**Task directions:** Because the material must be preserved as it stands, copy every line exactly.

▼

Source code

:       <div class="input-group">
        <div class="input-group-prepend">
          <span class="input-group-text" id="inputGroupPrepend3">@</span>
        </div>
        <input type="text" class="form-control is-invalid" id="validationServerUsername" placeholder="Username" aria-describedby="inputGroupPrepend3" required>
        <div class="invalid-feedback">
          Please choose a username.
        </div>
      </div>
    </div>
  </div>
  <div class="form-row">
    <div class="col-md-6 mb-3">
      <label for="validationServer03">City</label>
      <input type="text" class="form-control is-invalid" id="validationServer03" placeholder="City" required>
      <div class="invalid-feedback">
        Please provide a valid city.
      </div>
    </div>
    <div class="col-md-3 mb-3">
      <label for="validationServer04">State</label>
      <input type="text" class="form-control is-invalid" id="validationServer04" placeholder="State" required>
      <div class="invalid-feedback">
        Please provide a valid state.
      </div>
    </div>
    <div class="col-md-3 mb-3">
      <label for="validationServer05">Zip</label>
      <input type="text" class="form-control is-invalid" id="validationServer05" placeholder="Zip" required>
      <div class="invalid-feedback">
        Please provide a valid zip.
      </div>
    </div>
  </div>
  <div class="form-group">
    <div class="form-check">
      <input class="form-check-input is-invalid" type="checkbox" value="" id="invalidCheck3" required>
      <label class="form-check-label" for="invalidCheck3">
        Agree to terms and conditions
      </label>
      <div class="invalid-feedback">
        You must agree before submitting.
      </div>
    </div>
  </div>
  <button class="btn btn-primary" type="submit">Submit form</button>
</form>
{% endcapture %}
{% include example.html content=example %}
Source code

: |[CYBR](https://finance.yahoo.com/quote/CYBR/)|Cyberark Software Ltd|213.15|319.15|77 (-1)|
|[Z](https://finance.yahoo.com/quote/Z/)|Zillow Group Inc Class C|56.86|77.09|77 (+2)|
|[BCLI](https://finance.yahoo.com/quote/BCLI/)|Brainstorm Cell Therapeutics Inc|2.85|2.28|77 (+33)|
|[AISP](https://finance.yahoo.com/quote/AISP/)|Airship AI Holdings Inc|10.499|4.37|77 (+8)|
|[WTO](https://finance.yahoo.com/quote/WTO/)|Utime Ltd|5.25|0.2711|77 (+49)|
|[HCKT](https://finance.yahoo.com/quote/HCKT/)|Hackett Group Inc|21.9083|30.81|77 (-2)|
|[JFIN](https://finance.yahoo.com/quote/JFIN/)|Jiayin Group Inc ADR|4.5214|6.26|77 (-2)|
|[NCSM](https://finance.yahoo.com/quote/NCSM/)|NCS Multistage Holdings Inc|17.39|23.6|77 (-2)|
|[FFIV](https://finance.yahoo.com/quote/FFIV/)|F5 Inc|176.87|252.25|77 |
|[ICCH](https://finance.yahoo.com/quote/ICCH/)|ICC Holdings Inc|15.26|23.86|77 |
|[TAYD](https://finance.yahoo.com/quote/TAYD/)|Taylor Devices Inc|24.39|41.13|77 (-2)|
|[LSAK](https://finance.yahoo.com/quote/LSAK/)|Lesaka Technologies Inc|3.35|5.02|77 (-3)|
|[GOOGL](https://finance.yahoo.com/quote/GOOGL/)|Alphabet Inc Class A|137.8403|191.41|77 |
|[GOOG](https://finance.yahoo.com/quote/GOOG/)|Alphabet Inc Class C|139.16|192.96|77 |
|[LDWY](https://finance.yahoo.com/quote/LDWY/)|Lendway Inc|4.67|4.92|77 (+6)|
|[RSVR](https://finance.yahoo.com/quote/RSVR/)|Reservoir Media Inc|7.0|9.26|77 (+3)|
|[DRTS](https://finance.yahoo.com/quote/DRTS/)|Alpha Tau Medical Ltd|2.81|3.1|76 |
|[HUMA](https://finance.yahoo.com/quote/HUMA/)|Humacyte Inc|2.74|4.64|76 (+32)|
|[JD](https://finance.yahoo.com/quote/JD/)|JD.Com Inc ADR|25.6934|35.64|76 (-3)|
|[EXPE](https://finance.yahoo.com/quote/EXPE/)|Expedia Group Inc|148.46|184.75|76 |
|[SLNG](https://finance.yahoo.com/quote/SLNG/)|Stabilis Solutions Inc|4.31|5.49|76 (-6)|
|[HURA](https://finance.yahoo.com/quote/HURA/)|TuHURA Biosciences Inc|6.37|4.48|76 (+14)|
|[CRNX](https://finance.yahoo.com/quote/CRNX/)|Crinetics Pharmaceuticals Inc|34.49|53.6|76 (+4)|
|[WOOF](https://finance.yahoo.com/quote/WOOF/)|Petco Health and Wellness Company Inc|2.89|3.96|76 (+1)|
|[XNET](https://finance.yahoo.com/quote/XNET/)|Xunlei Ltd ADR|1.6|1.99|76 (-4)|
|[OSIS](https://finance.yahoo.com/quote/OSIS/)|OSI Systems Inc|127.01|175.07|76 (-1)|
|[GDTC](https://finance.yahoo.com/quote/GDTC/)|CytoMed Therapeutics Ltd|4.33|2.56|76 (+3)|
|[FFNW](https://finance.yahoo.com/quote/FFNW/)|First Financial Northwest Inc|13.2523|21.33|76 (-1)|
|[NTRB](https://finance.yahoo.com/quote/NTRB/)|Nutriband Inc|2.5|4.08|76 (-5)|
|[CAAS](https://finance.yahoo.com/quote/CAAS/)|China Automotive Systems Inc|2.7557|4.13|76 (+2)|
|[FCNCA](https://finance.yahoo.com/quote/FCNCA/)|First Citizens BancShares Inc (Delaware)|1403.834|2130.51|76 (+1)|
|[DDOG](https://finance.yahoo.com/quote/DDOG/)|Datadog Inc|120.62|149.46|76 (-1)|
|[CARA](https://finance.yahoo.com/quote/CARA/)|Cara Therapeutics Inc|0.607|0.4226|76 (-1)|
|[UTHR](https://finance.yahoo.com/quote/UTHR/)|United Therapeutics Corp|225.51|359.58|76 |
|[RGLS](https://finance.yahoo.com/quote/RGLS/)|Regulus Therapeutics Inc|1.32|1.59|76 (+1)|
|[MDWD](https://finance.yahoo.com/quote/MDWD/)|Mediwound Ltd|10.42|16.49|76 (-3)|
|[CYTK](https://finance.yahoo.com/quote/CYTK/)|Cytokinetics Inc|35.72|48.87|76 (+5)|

▲

**Problem solution:**
Source code

:       <div class="input-group">
        <div class="input-group-prepend">
          <span class="input-group-text" id="inputGroupPrepend3">@</span>
        </div>
        <input type="text" class="form-control is-invalid" id="validationServerUsername" placeholder="Username" aria-describedby="inputGroupPrepend3" required>
        <div class="invalid-feedback">
          Please choose a username.
        </div>
      </div>
    </div>
  </div>
  <div class="form-row">
    <div class="col-md-6 mb-3">
      <label for="validationServer03">City</label>
      <input type="text" class="form-control is-invalid" id="validationServer03" placeholder="City" required>
      <div class="invalid-feedback">
        Please provide a valid city.
      </div>
    </div>
    <div class="col-md-3 mb-3">
      <label for="validationServer04">State</label>
      <input type="text" class="form-control is-invalid" id="validationServer04" placeholder="State" required>
      <div class="invalid-feedback">
        Please provide a valid state.
      </div>
    </div>
    <div class="col-md-3 mb-3">
      <label for="validationServer05">Zip</label>
      <input type="text" class="form-control is-invalid" id="validationServer05" placeholder="Zip" required>
      <div class="invalid-feedback">
        Please provide a valid zip.
      </div>
    </div>
  </div>
  <div class="form-group">
    <div class="form-check">
      <input class="form-check-input is-invalid" type="checkbox" value="" id="invalidCheck3" required>
      <label class="form-check-label" for="invalidCheck3">
        Agree to terms and conditions
      </label>
      <div class="invalid-feedback">
        You must agree before submitting.
      </div>
    </div>
  </div>
  <button class="btn btn-primary" type="submit">Submit form</button>
</form>
{% endcapture %}
{% include example.html content=example %}
Source code

: |[CYBR](https://finance.yahoo.com/quote/CYBR/)|Cyberark Software Ltd|213.15|319.15|77 (-1)|
|[Z](https://finance.yahoo.com/quote/Z/)|Zillow Group Inc Class C|56.86|77.09|77 (+2)|
|[BCLI](https://finance.yahoo.com/quote/BCLI/)|Brainstorm Cell Therapeutics Inc|2.85|2.28|77 (+33)|
|[AISP](https://finance.yahoo.com/quote/AISP/)|Airship AI Holdings Inc|10.499|4.37|77 (+8)|
|[WTO](https://finance.yahoo.com/quote/WTO/)|Utime Ltd|5.25|0.2711|77 (+49)|
|[HCKT](https://finance.yahoo.com/quote/HCKT/)|Hackett Group Inc|21.9083|30.81|77 (-2)|
|[JFIN](https://finance.yahoo.com/quote/JFIN/)|Jiayin Group Inc ADR|4.5214|6.26|77 (-2)|
|[NCSM](https://finance.yahoo.com/quote/NCSM/)|NCS Multistage Holdings Inc|17.39|23.6|77 (-2)|
|[FFIV](https://finance.yahoo.com/quote/FFIV/)|F5 Inc|176.87|252.25|77 |
|[ICCH](https://finance.yahoo.com/quote/ICCH/)|ICC Holdings Inc|15.26|23.86|77 |
|[TAYD](https://finance.yahoo.com/quote/TAYD/)|Taylor Devices Inc|24.39|41.13|77 (-2)|
|[LSAK](https://finance.yahoo.com/quote/LSAK/)|Lesaka Technologies Inc|3.35|5.02|77 (-3)|
|[GOOGL](https://finance.yahoo.com/quote/GOOGL/)|Alphabet Inc Class A|137.8403|191.41|77 |
|[GOOG](https://finance.yahoo.com/quote/GOOG/)|Alphabet Inc Class C|139.16|192.96|77 |
|[LDWY](https://finance.yahoo.com/quote/LDWY/)|Lendway Inc|4.67|4.92|77 (+6)|
|[RSVR](https://finance.yahoo.com/quote/RSVR/)|Reservoir Media Inc|7.0|9.26|77 (+3)|
|[DRTS](https://finance.yahoo.com/quote/DRTS/)|Alpha Tau Medical Ltd|2.81|3.1|76 |
|[HUMA](https://finance.yahoo.com/quote/HUMA/)|Humacyte Inc|2.74|4.64|76 (+32)|
|[JD](https://finance.yahoo.com/quote/JD/)|JD.Com Inc ADR|25.6934|35.64|76 (-3)|
|[EXPE](https://finance.yahoo.com/quote/EXPE/)|Expedia Group Inc|148.46|184.75|76 |
|[SLNG](https://finance.yahoo.com/quote/SLNG/)|Stabilis Solutions Inc|4.31|5.49|76 (-6)|
|[HURA](https://finance.yahoo.com/quote/HURA/)|TuHURA Biosciences Inc|6.37|4.48|76 (+14)|
|[CRNX](https://finance.yahoo.com/quote/CRNX/)|Crinetics Pharmaceuticals Inc|34.49|53.6|76 (+4)|
|[WOOF](https://finance.yahoo.com/quote/WOOF/)|Petco Health and Wellness Company Inc|2.89|3.96|76 (+1)|
|[XNET](https://finance.yahoo.com/quote/XNET/)|Xunlei Ltd ADR|1.6|1.99|76 (-4)|
|[OSIS](https://finance.yahoo.com/quote/OSIS/)|OSI Systems Inc|127.01|175.07|76 (-1)|
|[GDTC](https://finance.yahoo.com/quote/GDTC/)|CytoMed Therapeutics Ltd|4.33|2.56|76 (+3)|
|[FFNW](https://finance.yahoo.com/quote/FFNW/)|First Financial Northwest Inc|13.2523|21.33|76 (-1)|
|[NTRB](https://finance.yahoo.com/quote/NTRB/)|Nutriband Inc|2.5|4.08|76 (-5)|
|[CAAS](https://finance.yahoo.com/quote/CAAS/)|China Automotive Systems Inc|2.7557|4.13|76 (+2)|
|[FCNCA](https://finance.yahoo.com/quote/FCNCA/)|First Citizens BancShares Inc (Delaware)|1403.834|2130.51|76 (+1)|
|[DDOG](https://finance.yahoo.com/quote/DDOG/)|Datadog Inc|120.62|149.46|76 (-1)|
|[CARA](https://finance.yahoo.com/quote/CARA/)|Cara Therapeutics Inc|0.607|0.4226|76 (-1)|
|[UTHR](https://finance.yahoo.com/quote/UTHR/)|United Therapeutics Corp|225.51|359.58|76 |
|[RGLS](https://finance.yahoo.com/quote/RGLS/)|Regulus Therapeutics Inc|1.32|1.59|76 (+1)|
|[MDWD](https://finance.yahoo.com/quote/MDWD/)|Mediwound Ltd|10.42|16.49|76 (-3)|
|[CYTK](https://finance.yahoo.com/quote/CYTK/)|Cytokinetics Inc|35.72|48.87|76 (+5)|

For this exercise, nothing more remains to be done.